Tareas
- a) Según el fragmento sobre la violencia, ¿con qué facilidad involuciona la especie humana?
- b) Por favor, prosigue el fragmento sobre la violencia a partir de su última oración.

Fragmento mostrado
#####
Y todo admitido con resignada normalidad porque, queramos o no, nos parece connatural, esencial, innato, lamentable pero asumible aunque solo sea por reiterado históricamente. Ahora bien, la especie humana es tan libre que lo mismo evoluciona que lo contrario. Con la misma facilidad que progresa involuciona. ¿Qué otro nombre puede darse a quien entiende que matar aleatoriamente es la solución? ¿Qué puede pasar por la mente de quién así actúa y de quién así ordena actuar?
La madre o padre que no llegará a casa, el novio al que nunca se volverá a abrazar, el niño que nunca más jugará ni tendrá la oportunidad de vivir experiencias vitales, esas que nos hacen humanos, los hijos que tantos desvelos provocan, el estudiante esforzado y dedicado que intenta medrar y el que, menos preocupado, aún no ha vuelto a casa. La pareja que despedimos por la mañana por última vez, el trabajador en el sitio inadecuado en momento inoportuno, el amo de la mascota que eternamente esperará su regreso.
#####
Sección de datos
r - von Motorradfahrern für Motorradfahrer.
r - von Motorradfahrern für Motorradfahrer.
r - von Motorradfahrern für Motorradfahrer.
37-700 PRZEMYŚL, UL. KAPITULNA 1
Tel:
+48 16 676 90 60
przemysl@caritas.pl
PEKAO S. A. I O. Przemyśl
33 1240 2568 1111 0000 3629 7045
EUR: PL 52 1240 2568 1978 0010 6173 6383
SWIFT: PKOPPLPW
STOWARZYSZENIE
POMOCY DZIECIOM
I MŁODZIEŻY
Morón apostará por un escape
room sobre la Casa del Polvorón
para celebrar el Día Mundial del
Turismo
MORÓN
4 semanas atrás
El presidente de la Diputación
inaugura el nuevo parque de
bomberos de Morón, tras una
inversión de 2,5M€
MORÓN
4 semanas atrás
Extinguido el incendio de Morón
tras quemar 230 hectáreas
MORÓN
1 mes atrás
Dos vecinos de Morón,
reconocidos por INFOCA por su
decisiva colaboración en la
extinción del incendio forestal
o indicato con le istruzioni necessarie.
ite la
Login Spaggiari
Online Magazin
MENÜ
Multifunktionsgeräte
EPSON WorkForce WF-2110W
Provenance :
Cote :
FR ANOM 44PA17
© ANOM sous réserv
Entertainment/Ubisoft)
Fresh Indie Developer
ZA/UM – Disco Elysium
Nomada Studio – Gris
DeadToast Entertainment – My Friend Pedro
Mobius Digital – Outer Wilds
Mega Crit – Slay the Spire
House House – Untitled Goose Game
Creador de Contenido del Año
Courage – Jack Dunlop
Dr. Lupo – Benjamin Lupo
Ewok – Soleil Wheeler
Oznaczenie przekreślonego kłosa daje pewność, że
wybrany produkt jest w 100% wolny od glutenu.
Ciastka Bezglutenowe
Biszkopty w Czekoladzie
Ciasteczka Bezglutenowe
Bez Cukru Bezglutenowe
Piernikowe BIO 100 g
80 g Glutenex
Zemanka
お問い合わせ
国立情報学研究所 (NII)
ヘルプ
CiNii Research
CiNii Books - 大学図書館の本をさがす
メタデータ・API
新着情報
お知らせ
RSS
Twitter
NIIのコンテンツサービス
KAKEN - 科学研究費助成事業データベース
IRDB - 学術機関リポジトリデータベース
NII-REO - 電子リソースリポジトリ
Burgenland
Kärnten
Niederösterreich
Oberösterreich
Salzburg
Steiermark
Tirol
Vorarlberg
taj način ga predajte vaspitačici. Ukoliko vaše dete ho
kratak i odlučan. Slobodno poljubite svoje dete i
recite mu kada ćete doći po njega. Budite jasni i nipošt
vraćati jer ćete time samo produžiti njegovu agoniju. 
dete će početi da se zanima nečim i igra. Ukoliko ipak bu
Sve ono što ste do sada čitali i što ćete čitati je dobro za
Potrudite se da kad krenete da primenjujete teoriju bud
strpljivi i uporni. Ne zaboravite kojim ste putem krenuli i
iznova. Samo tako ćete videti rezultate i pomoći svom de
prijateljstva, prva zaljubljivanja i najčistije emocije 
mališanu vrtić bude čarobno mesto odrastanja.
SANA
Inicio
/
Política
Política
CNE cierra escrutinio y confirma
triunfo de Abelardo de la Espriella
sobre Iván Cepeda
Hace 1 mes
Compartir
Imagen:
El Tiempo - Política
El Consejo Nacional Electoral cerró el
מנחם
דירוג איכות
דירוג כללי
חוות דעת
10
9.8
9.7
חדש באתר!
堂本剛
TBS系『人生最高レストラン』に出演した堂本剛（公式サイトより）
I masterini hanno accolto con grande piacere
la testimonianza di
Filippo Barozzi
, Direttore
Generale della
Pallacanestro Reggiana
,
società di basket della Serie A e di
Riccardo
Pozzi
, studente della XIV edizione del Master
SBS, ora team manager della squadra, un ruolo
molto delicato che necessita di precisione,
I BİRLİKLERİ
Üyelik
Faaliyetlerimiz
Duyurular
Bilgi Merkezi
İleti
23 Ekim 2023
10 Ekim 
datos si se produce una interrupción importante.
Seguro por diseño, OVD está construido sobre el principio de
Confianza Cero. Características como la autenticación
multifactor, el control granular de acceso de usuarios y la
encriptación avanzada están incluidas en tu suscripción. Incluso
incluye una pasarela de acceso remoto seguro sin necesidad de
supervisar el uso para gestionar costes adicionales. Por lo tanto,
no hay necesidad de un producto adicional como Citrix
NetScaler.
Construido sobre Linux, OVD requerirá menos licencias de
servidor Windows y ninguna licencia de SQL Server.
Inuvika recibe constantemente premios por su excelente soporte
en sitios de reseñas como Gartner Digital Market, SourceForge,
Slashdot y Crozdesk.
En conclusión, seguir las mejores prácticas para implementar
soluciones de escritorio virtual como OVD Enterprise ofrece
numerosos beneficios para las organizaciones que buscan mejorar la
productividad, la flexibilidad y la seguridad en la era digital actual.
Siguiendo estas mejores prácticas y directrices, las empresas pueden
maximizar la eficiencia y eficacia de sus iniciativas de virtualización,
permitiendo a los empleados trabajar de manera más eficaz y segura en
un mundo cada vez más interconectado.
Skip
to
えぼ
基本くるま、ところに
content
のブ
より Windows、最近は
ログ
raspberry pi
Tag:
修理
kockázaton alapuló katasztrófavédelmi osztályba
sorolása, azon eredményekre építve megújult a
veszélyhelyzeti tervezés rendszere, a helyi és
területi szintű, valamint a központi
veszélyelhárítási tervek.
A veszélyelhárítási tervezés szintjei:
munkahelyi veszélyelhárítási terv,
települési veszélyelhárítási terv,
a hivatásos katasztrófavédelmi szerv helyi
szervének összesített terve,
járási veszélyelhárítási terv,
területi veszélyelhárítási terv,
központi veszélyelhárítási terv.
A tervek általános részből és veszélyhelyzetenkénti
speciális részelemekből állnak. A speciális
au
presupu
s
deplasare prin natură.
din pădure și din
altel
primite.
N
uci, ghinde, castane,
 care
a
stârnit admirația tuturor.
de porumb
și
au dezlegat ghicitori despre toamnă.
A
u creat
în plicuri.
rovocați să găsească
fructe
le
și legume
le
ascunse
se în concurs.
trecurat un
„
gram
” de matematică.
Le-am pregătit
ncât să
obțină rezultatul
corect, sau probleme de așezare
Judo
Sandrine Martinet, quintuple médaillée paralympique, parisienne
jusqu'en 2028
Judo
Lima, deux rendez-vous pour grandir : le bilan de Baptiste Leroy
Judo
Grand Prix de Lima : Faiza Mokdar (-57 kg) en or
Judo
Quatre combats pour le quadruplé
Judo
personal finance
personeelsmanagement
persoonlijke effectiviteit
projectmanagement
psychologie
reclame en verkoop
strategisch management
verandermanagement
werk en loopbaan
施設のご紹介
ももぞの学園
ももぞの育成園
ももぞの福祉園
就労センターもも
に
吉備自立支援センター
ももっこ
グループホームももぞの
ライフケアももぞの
#####
Respuestas escritas
- a) Con la misma facilidad con que progresa.

- b)
Ningún pueblo, por cruel que haya sido, ha entendido que arrojar una lanza al aire, tensar un arco o arrojar una piedra sobre una multitud para que alcanzara a cualquiera sin objetivo definido, sin distinción de edad o condición, era la manera de afrontar su destino. Es más, para los bravos y esforzados guerreros de todos los tiempos, perder la cara al enemigo, esconderse y esconder la mano que tira la piedra, negarse a plantar cara al adversario no es valor sino todo lo contrario. Es la más miserable de las cobardías, la más abyecta muestra de miedo al enfrentamiento.
Esta categoría de seres no merecen ni un segundo más de atención, ni una línea, palabra, sílaba o pulso del teclado. Tener que compartir mundo con ellos es tan lamentable como coexistir con el virus del ébola o la viruela con la diferencia de que éstos no tienen elección, se comportan así naturalmente pues carecen de voluntad para no hacerlo. Bien pensado, quizá no sean tan distintos.
Y, como no podía ser de otro modo, hay quien aprovecha la ocasión para hacerse oír, para no ocultar tendencia y soplar en la brasa de la desgracia ajena. Hay quien no se sonroja, ni siente vergüenza de su inoportuna e inmeditada locuacidad, hay quien, incluso, se siente orgulloso de verbalizar sin filtrar y sin atender a que, el cargo conlleva la difusión.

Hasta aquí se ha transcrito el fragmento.